Chapter Six, 2nd Draft, Memoir (New!)

December 2021

I went back to work at the beginning of December when my short-term disability ended, but my department in the Columbia Journalism School still operated one hundred percent remotely. Students and faculty had been prioritized back on campus, while administrators were considered “nonessential” workers.

Before Steven died I had loved my job. I handled budgets and finance for a small institute that made grants to journalists using innovative technology to tell headline making news stories. I was also grateful it provided such good health insurance, especially since Steven was diagnosed with terminal cancer one month after I started.

I had been extremely productive while working remotely during the first eighteen months of the pandemic, but that was when Steven was alive. The last few months before he died we spent our days together at the dining room table. He always had a book in his hand while I pounded the keys on my laptop. Now I could not concentrate on my work, and I was alone in the apartment all day. 

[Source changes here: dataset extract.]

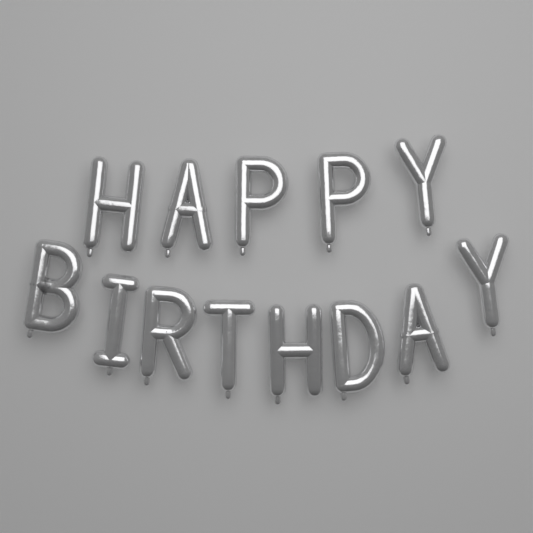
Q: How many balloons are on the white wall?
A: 13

More and more of my time was spent chatting and sexting with Joel. It was an easy way to keep him engaged when I felt incapable of conversation. Sex was the only way I would allow myself to be truly vulnerable, and his earlier rejection of “widowed Amy” taught me not to talk about death, loneliness, or my longing to feel connected to another human being.     

It had been a long time, at least three years, since I felt connected to my body and sexuality. It made me feel like I was coming back to life, reminding me of the carefree, flirty fun days I discovered in college. 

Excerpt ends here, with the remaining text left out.